==== Source text

Institutional base salary is the annual compensation paid by an institute of higher education (IHE) for an employee’s appointment, whether that individual's time is spent on research, instruction, administration, or service. Institutional base salary excludes any income that an individual may be permitted to earn outside of his/her duties for the IHE, and may fluctuate according to organizational policies related to special circumstances, such as Leaves of Absence, Sabbaticals, etc.
At Western University, Articles related to compensation and benefits for Probationary, Tenured and Limited-Term faculty members are laid-out in the UWOFA Collective Agreement [Compensation and Benefits, pp. 70-85; Reduced Workload, pp. 224-226; Sabbatical Leave, pp. 233-239].
Where do I Find my Western Institutional Base Salary (IBS)?
Institutional base salary is your base salary as noted in the Compensation History table in My Human Resources. Resulting Base Salary is comprised of individual base salary plus any annual increases, adjustments and performance-linked funding, as defined in the UWOFA Collective Agreement 2018-2022 [Compensation and Benefits, pp. 70-85].
Do Sabbaticals and Other Leaves Impact the Institutional Base Salary I use on a Grant Application?
Yes. The IBS used to calculate salary requests on external research grant applications must reflect income reductions outlined in the UWOFA Collective Agreement 2018-2022 associated with Sabbatical, Pregnancy or Parental/Adoption Leaves that will occur during the research project’s period of performance.
Additional Definitions
What is a Paid Professional Activity?
A Paid Professional Activity is an activity funded by sources other than the University which arises from the member’s academic position and expertise and which confers a financial benefit [UWOFA Collective Agreement 2018 – 2022, page 89].
Sponsored research grants are held by the University, and as such cannot be considered a Paid Professional Activity.
What is Contract Research?
Contract Research is a unique funded research activity that arises when an industry or government sponsor requests a faculty member to engage in a directed research project. In most cases, a Contract Research opportunity does not result from open calls for research proposals.
What is Time Release/Course Release?
Time Release, Course Release or ‘Buy-out’, is a reduction in a faculty member’s contractual teaching load. To request Release Time in conjunction with a sponsored research application, the faculty member must make a formal request to their Chair, Director, and/or Dean, and receive approval for that request, prior to submission of the funding application.
Additional to department/faculty approval, ROLA Proposals (required to obtain institutional approval for the submission of research applications) contain a ‘yes/no’ detail to capture Time Release requests. Therefore, approval of the time release conditional on grant success should be received before grant submission. After receiving the grant, the arrangement needs to be documented as an “Alternative Workload Agreement” so that the faculty member’s arrangements are properly recorded.
Budget Development – Research Grant Applications
How do I Calculate my Salary Request on a Sponsored Research Application?
The requested salary reflects your IBS at time of implementation of the project and is in proportion to your effort to be expended on that project (see FAQ ‘Effort in Person Months’). The salary request must not exceed sponsor salary caps.
What is a Salary Cap?

========

Exercise objective: Write out the institutional base salary text word for word from "Time Release, Course" to "are properly recorded.". The material that comes next is from a different source than the text above.

==== Stored data

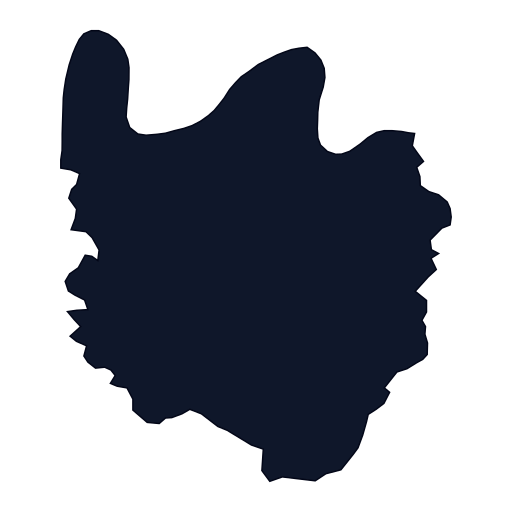 outline of Rio dos Índios, Rio Grande do Sul, Brazil
{"feature_id": "56859067B40054985686556", "entity_name": "Rio dos Índios", "entity_type": "district", "adm_level": 2, "iso_a3": "BRA", "parent_name": "Brazil", "parent_adm1": "Rio Grande do Sul", "projection": "natural_earth1", "projection_center": [-52.887, -27.252], "detail": "fine", "context": "isolated", "style": "filled", "palette": "ink", "viewbox_px": 512, "rotation_deg": 0, "n_neighbors": 0, "source": "geoboundaries", "source_scale": "gbopen_adm2", "svg_char_len": 2088}
<svg xmlns="http://www.w3.org/2000/svg" viewBox="0 0 512 512"><path d="M60.8,168.1L70.8,169.8L79.6,173.6L76.6,184.5L71.7,189.3L68.8,198.2L76.6,209.1L75.3,218.5L71.1,229.7L86.0,231.7L92.1,237.6L99.1,250.0L97.8,260.6L91.8,256.3L85.2,255.2L78.3,267.8L69.7,273.8L65.2,281.4L68.4,291.0L75.1,295.2L84.6,300.0L87.9,309.6L76.6,310.3L67.5,311.6L74.1,319.5L80.7,326.6L70.1,336.2L76.4,341.3L86.6,345.8L83.9,356.0L87.9,362.1L95.5,368.1L104.7,367.2L110.9,370.0L115.2,375.5L110.4,383.4L117.2,386.2L127.0,387.9L132.9,399.1L132.9,410.1L147.2,422.4L159.2,423.5L165.5,418.0L171.8,417.6L182.0,413.8L189.8,409.3L201.4,413.8L217.9,426.5L227.2,430.3L251.4,445.0L263.3,449.1L261.9,470.6L269.8,481.3L282.3,476.9L315.2,480.8L325.9,473.7L340.9,469.8L353.0,454.6L358.0,447.8L362.7,435.1L366.5,421.7L368.2,414.4L376.1,409.3L383.9,403.4L389.6,392.3L384.3,387.9L396.9,372.0L407.0,368.7L416.5,362.8L422.8,359.3L427.2,354.5L427.5,343.0L424.9,334.2L425.5,326.6L421.9,320.3L426.5,312.0L426.5,300.4L415.2,291.3L428.2,276.9L436.3,269.5L431.0,258.3L438.6,253.5L431.4,249.7L430.1,240.1L441.9,228.1L450.1,224.9L451.2,217.0L450.1,208.6L447.2,202.0L438.6,194.8L428.9,191.6L420.3,185.6L419.9,176.6L416.7,167.3L423.5,161.4L417.6,153.3L412.3,145.8L414.6,133.5L408.5,132.8L401.6,131.5L392.3,130.7L384.1,130.7L376.6,132.4L368.0,137.6L360.0,144.2L349.7,151.3L341.7,154.1L335.6,154.3L327.4,151.5L320.5,145.1L317.9,138.0L317.3,128.7L317.6,120.5L317.8,112.2L319.2,99.8L323.2,87.1L324.9,77.5L324.2,68.3L320.9,60.1L315.0,52.9L307.1,47.3L299.1,48.2L291.5,49.6L284.4,52.1L277.2,54.9L258.3,64.5L248.8,71.6L241.3,76.7L235.6,82.6L229.7,89.4L224.1,98.2L219.5,104.1L214.2,110.5L208.3,115.7L200.4,121.3L192.1,125.6L183.9,128.4L174.4,130.7L165.5,133.2L157.0,134.3L146.1,135.2L137.9,134.0L129.7,127.5L126.1,117.0L126.7,107.8L127.6,99.3L128.3,87.9L128.9,79.8L129.0,67.6L127.8,59.2L123.7,49.3L116.5,40.2L108.3,34.3L98.8,30.7L91.2,30.7L83.9,33.8L79.3,39.4L75.7,46.8L72.7,54.1L69.2,64.8L65.8,79.0L64.2,89.4L63.3,97.8L62.9,112.0L62.5,123.6L62.2,134.0L62.2,141.9L62.1,150.6L60.8,159.7L60.8,168.1Z" fill="#0f172a" stroke="#020617" stroke-width="1.5"/></svg>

========

Problem solution:
Time Release, Course Release or ‘Buy-out’, is a reduction in a faculty member’s contractual teaching load. To request Release Time in conjunction with a sponsored research application, the faculty member must make a formal request to their Chair, Director, and/or Dean, and receive approval for that request, prior to submission of the funding application.
Additional to department/faculty approval, ROLA Proposals (required to obtain institutional approval for the submission of research applications) contain a ‘yes/no’ detail to capture Time Release requests. Therefore, approval of the time release conditional on grant success should be received before grant submission. After receiving the grant, the arrangement needs to be documented as an “Alternative Workload Agreement” so that the faculty member’s arrangements are properly recorded.